PyGraft-gen supports both JSON and YAML configuration formats.

pygraft init --format json  # Creates pygraft.config.json
pygraft init --format yaml  # Creates pygraft.config.yml

Both formats are functionally equivalent - use whichever you prefer.

Example Configuration#

{
  "general": {
    "project_name": "auto",
    "rdf_format": "ttl",
    "rng_seed": null
  },

  "schema": {
    "classes": {
      "num_classes": 50,
      "max_hierarchy_depth": 4,
      "avg_class_depth": 2.5,
      "avg_children_per_parent": 2.0,
      "avg_disjointness": 0.3
    },

    "relations": {
      "num_relations": 50,
      "relation_specificity": 2.5,
      "prop_profiled_relations": 0.9,
      "profile_side": "both",

      "prop_symmetric_relations": 0.3,
      "prop_inverse_relations": 0.3,
      "prop_transitive_relations": 0.1,
      "prop_asymmetric_relations": 0.0,
      "prop_reflexive_relations": 0.3,
      "prop_irreflexive_relations": 0.0,
      "prop_functional_relations": 0.0,
      "prop_inverse_functional_relations": 0.0,
      "prop_subproperties": 0.3
    }
  },

  "kg": {
    "num_entities": 3000,
    "num_triples": 30000,

    "enable_fast_generation": true,

    "relation_usage_uniformity": 0.9,
    "prop_untyped_entities": 0.0,

    "avg_specific_class_depth": 2.0,

    "multityping": false,
    "avg_types_per_entity": 1.0,

    "check_kg_consistency": true
  }
}

Configuration for Extracted Ontologies#

When using the ontology extraction workflow (pygraft extract), the configuration file is partially auto-generated.

What gets auto-generated:

  1. Run extraction: pygraft extract ontology.ttl
  2. PyGraft creates or updates a config file with:
  3. general.project_name: Set to extraction output folder name
  4. general.rdf_format: Matches ontology format
  5. schema section: Auto-filled with extraction statistics (informational only)
  6. kg section: Left untouched if file exists, otherwise populated with default template values

What you configure:

Edit the generated config to set KG generation parameters in the kg section, then run:

pygraft kg pygraft.config.json

Schema Section is Read-Only

After extraction, the schema section shows what was found but does not control generation. Only the kg section matters.

Learn More

See Ontology Extraction for details on this workflow.


FAQ#

How does project_name work differently across commands?

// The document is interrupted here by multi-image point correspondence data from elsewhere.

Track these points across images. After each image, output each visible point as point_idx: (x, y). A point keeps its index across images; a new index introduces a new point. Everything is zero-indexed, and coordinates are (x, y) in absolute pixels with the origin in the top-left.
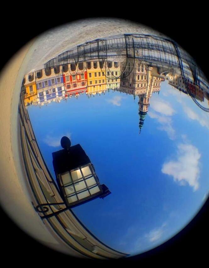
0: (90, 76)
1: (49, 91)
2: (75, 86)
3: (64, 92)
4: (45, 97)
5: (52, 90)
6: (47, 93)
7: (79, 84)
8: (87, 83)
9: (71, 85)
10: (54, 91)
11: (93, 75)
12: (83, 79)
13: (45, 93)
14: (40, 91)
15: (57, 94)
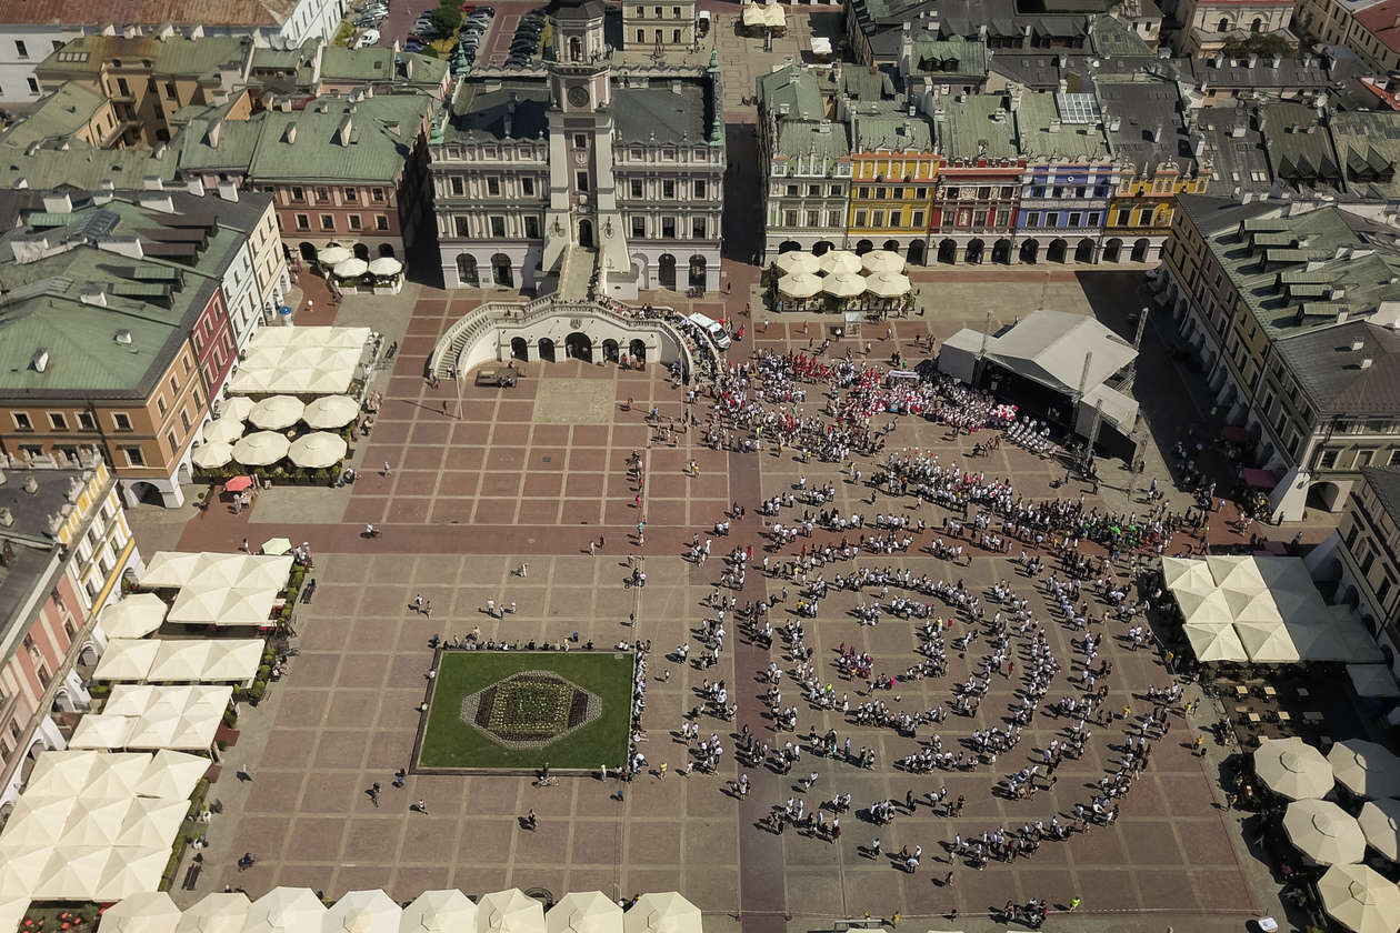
0: (919, 217)
1: (1074, 196)
2: (985, 192)
3: (1027, 180)
4: (1092, 180)
5: (1063, 196)
6: (1081, 192)
7: (968, 197)
8: (939, 195)
9: (995, 195)
10: (1058, 192)
11: (907, 217)
12: (950, 208)
13: (1089, 193)
14: (1100, 204)
15: (1051, 180)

The project_name parameter behaves differently depending on the command:

Schema generation (pygraft schema or pygraft build):

  • "auto": Creates timestamped folder (e.g., 2025-12-05_13-22-44)
  • Custom name: Creates/reuses named folder (normalized and slugified)

KG generation (pygraft kg):

  • "auto": Reuses most recent synthetic (timestamped) schema folder
  • Custom name: Reuses existing folder (required for extracted ontologies like "noria", "foaf")
What are prop_* parameters?

All prop_* parameters are proportions between 0.0 and 1.0, controlling what percentage of relations receive specific characteristics.

How does rng_seed affect generation?

The rng_seed parameter affects all random decisions throughout generation. Set it to an integer for fully reproducible results, or leave it as null for stochastic generation.

What happens when multityping=false?

When multityping=false, avg_types_per_entity must be exactly 1.0 (automatically enforced if not specified).

Why don't reflexive relations get domain/range constraints?

Reflexive relations never receive domain/range constraints because they must apply to all entities in their domain by definition.